* **Task**:
Answer these questions from the passage on privatisation in Australia, labeling each answer (a), (b) or (c) to match:
(a) How is the narrow scope of privatisation portrayed?
(b) In what year did the New South Wales state government begin privatisation?
(c) What did the federal government sell in 1991 in Australia's first act of privatisation?

Another definition of privatisation is reliance on "more on private institutions and less on government, to satisfy people’s needs”.[3] The concept of privatisation can be construed in a narrow or broad sense.[3] The narrow scope of privatisation is portrayed as the sale of public goods, while the broader understanding of privatisation involves the transfer of "ownership, management, finance and control" of public goods to private actors.[3] Historically, the Australian government played an influential role in society as the idea of a strong state was prevalent to the Australian story since Federation.[4] This changed in the twentieth-century, as Australia's adoption of privatisation as a set of government policies, reflected the rise of privatisation across the Western world, specifically in the United States and United Kingdom.[5] The Australian experience of privatisation involves substituting government ownership, provision and funding to the private sector, in an attempt to liberalise the economy.[6] The effectiveness of such policies is contested, as the motivations of privatisation are widely debated.[7][8][9][10]

History

20th century

While economic literature points to the United Kingdom as being the first government to use privatisation in the modern era, the Nazi government in Germany undertook a series of privatisation policies to consolidate control of power over the economy.[11] While it may appear contradictory that privatisation consolidates control over the economy, the Nazis realised that the economic fortunes of privatisation would flow to Nazi officials who would subsequently, "exert control over the economy."[11]

Australia's 23rd Prime Minister (1983-1991) Bob Hawke initiated reforms that modernised the economy.

In Australia, the greatest influence on privatisation were the policies of the Thatcher government, who “unleashed a wave of privatizations that transformed the economy” and became a model for other Western economies.[12] Unlike the rest of the world, Australia's privatisation program was relatively early as it first commenced in the 1990s, under the Hawke Labor Government.[13] The New South Wales state government began the process of privatisation earlier than the federal government, in 1989.[14] Australia's first act of privatisation occurred in 1991, when the federal government sold the Commonwealth Bank of Australia, followed by the partial sale of Telstra and Qantas, all of which were significant national icons.[13] The sectors most affected by privatisation in the 1990s, were finance, electricity and transport, estimating profits of up to $61 billion from both federal and state privatiaation policies.[13] Consequently, Australia became second ranked in the world for privatisation profits, employing one of the most comprehensive programs, the effects of which are continuing to impact the economy.[13]

Hawke-Keating Government (1983–1996)

* **Data block**:
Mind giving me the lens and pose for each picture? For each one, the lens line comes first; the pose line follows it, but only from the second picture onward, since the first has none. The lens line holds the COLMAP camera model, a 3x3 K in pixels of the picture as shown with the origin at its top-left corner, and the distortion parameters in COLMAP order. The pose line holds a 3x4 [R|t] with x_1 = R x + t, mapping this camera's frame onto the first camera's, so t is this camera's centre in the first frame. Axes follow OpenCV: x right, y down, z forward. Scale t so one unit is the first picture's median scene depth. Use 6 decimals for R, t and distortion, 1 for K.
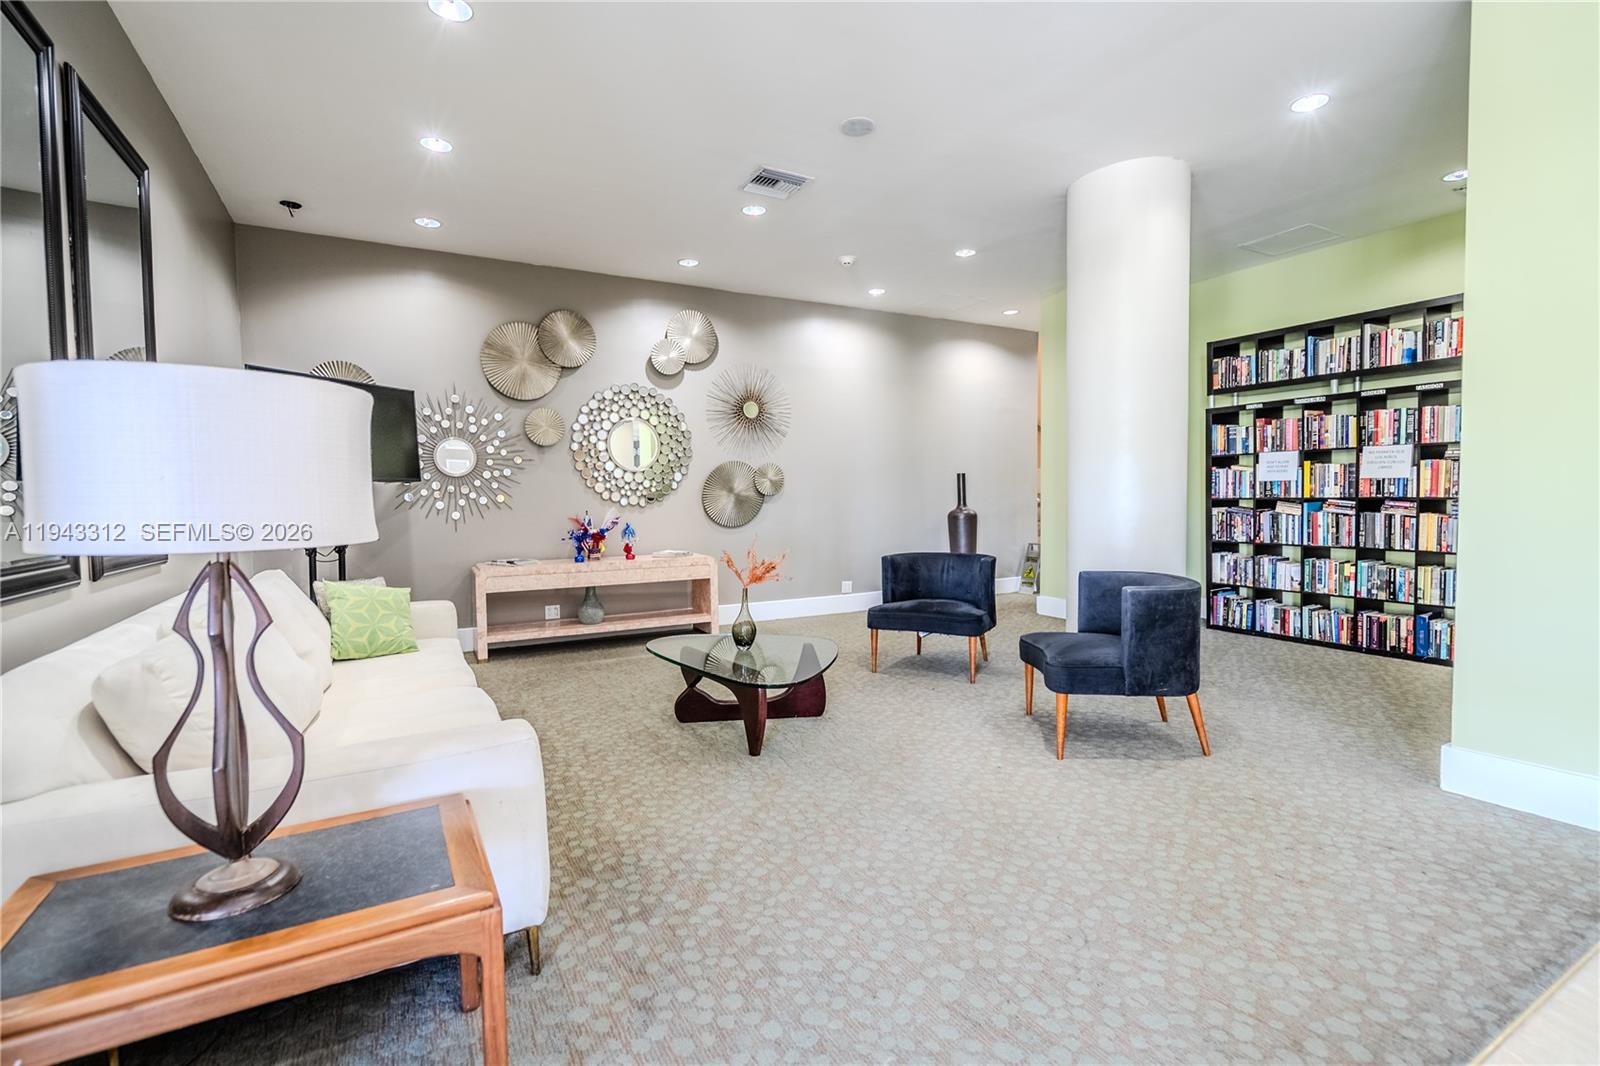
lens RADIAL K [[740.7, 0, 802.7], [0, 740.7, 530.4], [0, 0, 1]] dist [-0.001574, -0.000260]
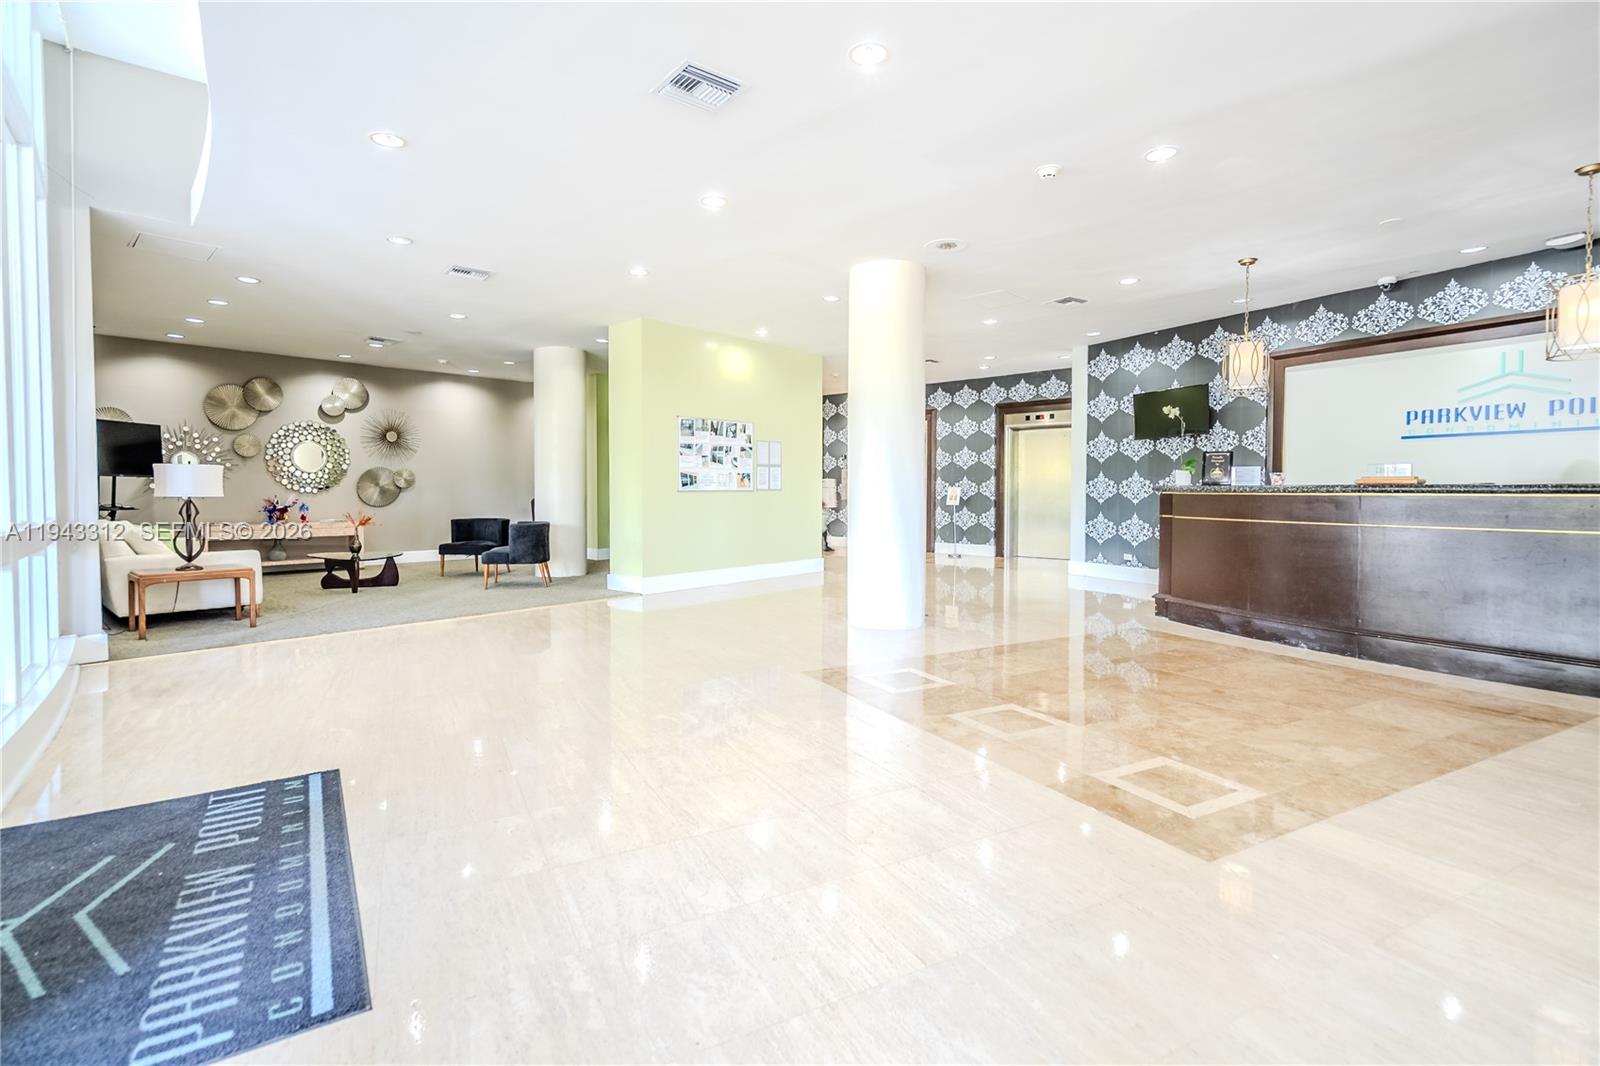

* **Response to the exercise**:
(a) As the sale of public goods.
(b) 1989.
(c) The Commonwealth Bank of Australia.